Former Ohio State football player Ray Griffin was one of four former players to file a lawsuit on Wednesday on the grounds of lasting effects from sustained concussions during his college career.
Ray, the brother of two-time Heisman Trophy winner Archie Griffin, is suing the Big Ten and NCAA. He is not suing OSU.
In Ray Griffin’s lawsuit, it states that the NCAA, Big Ten and OSU had a duty to protect their student-athletes according to the NCAA Constitution. The document outlines Article 2.2 of the constitution titled “Principle of student-athlete well-being,” which includes a student-athlete’s health and safety. The action then states, “The NCAA, Big Ten and Ohio State breached their duties to their student-athletes by concealing the dangers of concussions and refusing to implement reasonable concussion management protocols.”
The New England Journal of Medicine article in 1952 that recommended players ceasing to play football after three concussions was the first article published about concussion impact on football players. The suit alleges that the NCAA didn’t acknowledge the dangers of concussions until 1994 in its Sports Medicine Handbook guideline titled “Concussions and Second Impact Syndrome,” also referred to as “Guideline 2o.” That’s three years after return-to-play criteria was developed for football players suspected of head injuries in 1991.
The lawsuit also states that until 2010, OSU “completely ignored” the guideline and any concussion safety protocols, and neither the NCAA nor the Big Ten “enforced” the statement in the guideline referring to the removal of an unconscious player permanently from the game or practice the injury occurred in.
Griffin’s lawsuit is of the class-action variety, which means he is representing a group rather than just himself. The lawsuit states he is representing all OSU football players from 1952-2010.
Ray Griffin played for OSU from 1974-1977. He then played in the NFL from 1978-1984.
According to lawsuit, Griffin began to struggle with severe depression, anxiety, short-term memory loss, impulse problems, anger issues and other debilitating problems, all effects of concussions.
When selected for a Boston University study on the effects of concussions on football players, Griffin was told he had every marker of chronic traumatic encephalopathy, a degenerative disease commonly found in the brain of athletes at risk to concussions.

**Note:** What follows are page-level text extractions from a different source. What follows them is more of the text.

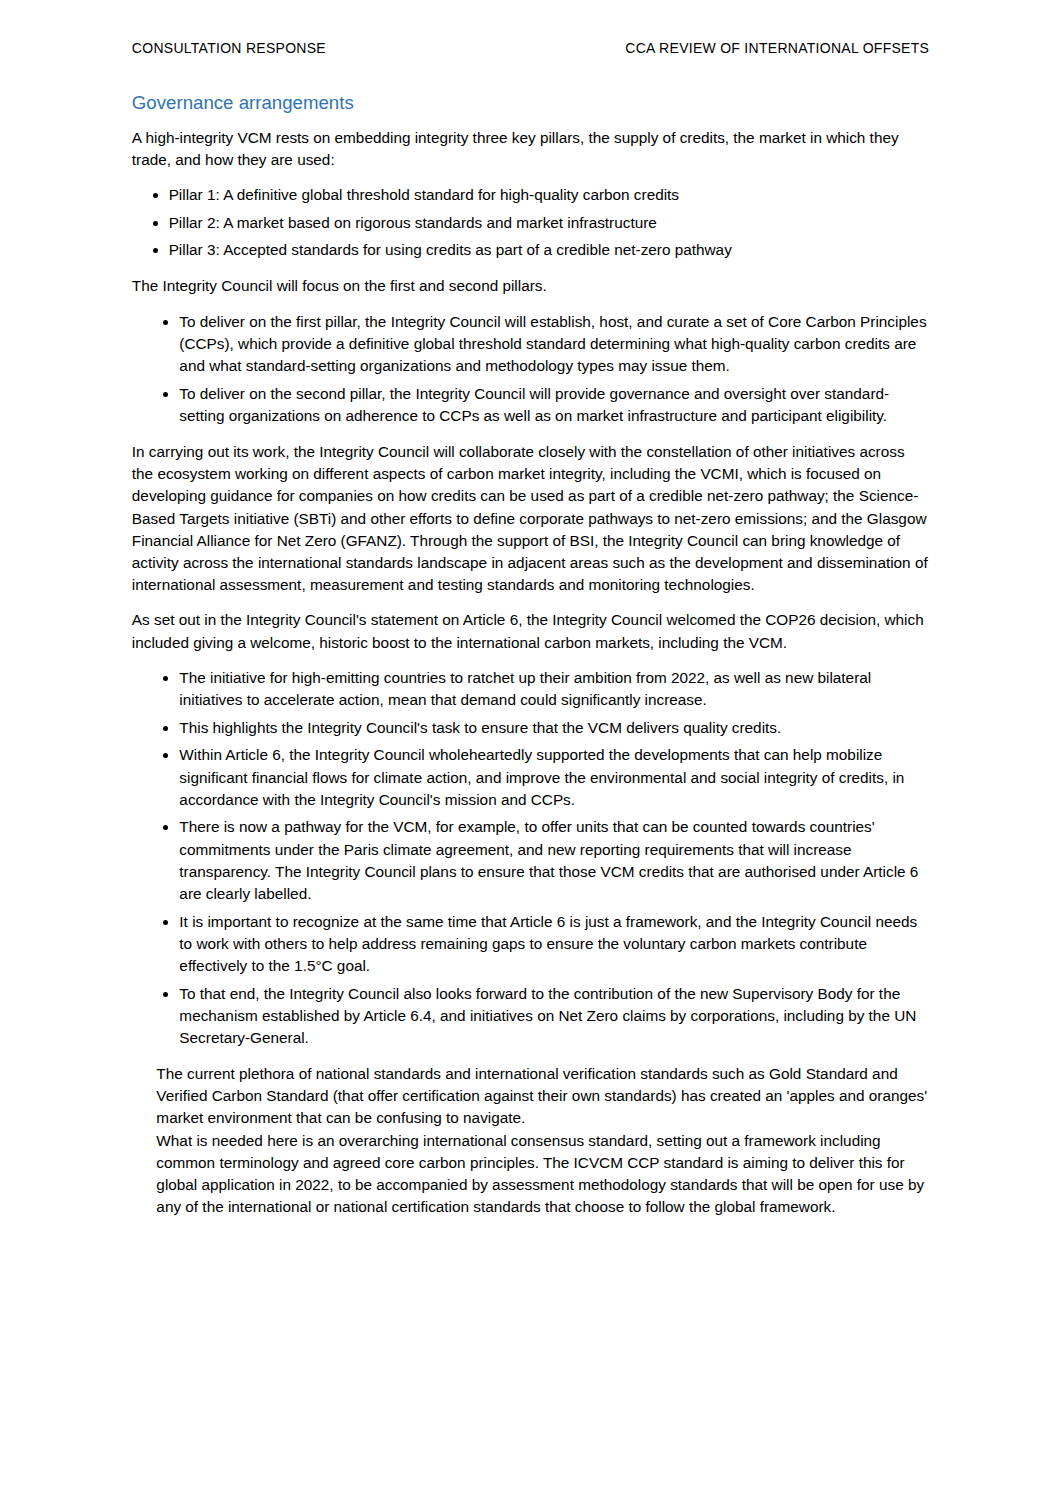CONSULTATION RESPONSE CCA REVIEW OF INTERNATIONAL OFFSETS
Governance arrangements
A high-integrity VCM rests on embedding integrity three key pillars, the supply of credits, the market in which they trade, and how they are used:
Pillar 1: A definitive global threshold standard for high-quality carbon credits
Pillar 2: A market based on rigorous standards and market infrastructure
Pillar 3: Accepted standards for using credits as part of a credible net-zero pathway
The Integrity Council will focus on the first and second pillars.
To deliver on the first pillar, the Integrity Council will establish, host, and curate a set of Core Carbon Principles (CCPs), which provide a definitive global threshold standard determining what high-quality carbon credits are and what standard-setting organizations and methodology types may issue them.
To deliver on the second pillar, the Integrity Council will provide governance and oversight over standard-setting organizations on adherence to CCPs as well as on market infrastructure and participant eligibility.
In carrying out its work, the Integrity Council will collaborate closely with the constellation of other initiatives across the ecosystem working on different aspects of carbon market integrity, including the VCMI, which is focused on developing guidance for companies on how credits can be used as part of a credible net-zero pathway; the Science-Based Targets initiative (SBTi) and other efforts to define corporate pathways to net-zero emissions; and the Glasgow Financial Alliance for Net Zero (GFANZ). Through the support of BSI, the Integrity Council can bring knowledge of activity across the international standards landscape in adjacent areas such as the development and dissemination of international assessment, measurement and testing standards and monitoring technologies.
As set out in the Integrity Council's statement on Article 6, the Integrity Council welcomed the COP26 decision, which included giving a welcome, historic boost to the international carbon markets, including the VCM.
The initiative for high-emitting countries to ratchet up their ambition from 2022, as well as new bilateral initiatives to accelerate action, mean that demand could significantly increase.
This highlights the Integrity Council's task to ensure that the VCM delivers quality credits.
Within Article 6, the Integrity Council wholeheartedly supported the developments that can help mobilize significant financial flows for climate action, and improve the environmental and social integrity of credits, in accordance with the Integrity Council's mission and CCPs.
There is now a pathway for the VCM, for example, to offer units that can be counted towards countries' commitments under the Paris climate agreement, and new reporting requirements that will increase transparency. The Integrity Council plans to ensure that those VCM credits that are authorised under Article 6 are clearly labelled.
It is important to recognize at the same time that Article 6 is just a framework, and the Integrity Council needs to work with others to help address remaining gaps to ensure the voluntary carbon markets contribute effectively to the 1.5°C goal.
To that end, the Integrity Council also looks forward to the contribution of the new Supervisory Body for the mechanism established by Article 6.4, and initiatives on Net Zero claims by corporations, including by the UN Secretary-General.
The current plethora of national standards and international verification standards such as Gold Standard and Verified Carbon Standard (that offer certification against their own standards) has created an 'apples and oranges' market environment that can be confusing to navigate.
What is needed here is an overarching international consensus standard, setting out a framework including common terminology and agreed core carbon principles. The ICVCM CCP standard is aiming to deliver this for global application in 2022, to be accompanied by assessment methodology standards that will be open for use by any of the international or national certification standards that choose to follow the global framework.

He is seeking “economic, monetary, actual, consequential, compensatory and punitive damages,” as well as all past, present and future medical expenses and time and interest lost, according to the lawsuit.
Griffin filed his lawsuit with law firm Edelson PC. The firm said that the other lawsuits were from former players of Duke University, the University of Tennessee and the University of Michigan. Last month Edelson PC filed six similar lawsuits against the NCAA on behalf of former players.
Editor’s note: This post has been updated to properly reflect the outcome of Raymond Griffin’s participation in a Boston University study. He didn’t learn he had chronic traumatic encephalopathy. Rather, he was told he “displayed every marker for CTE.”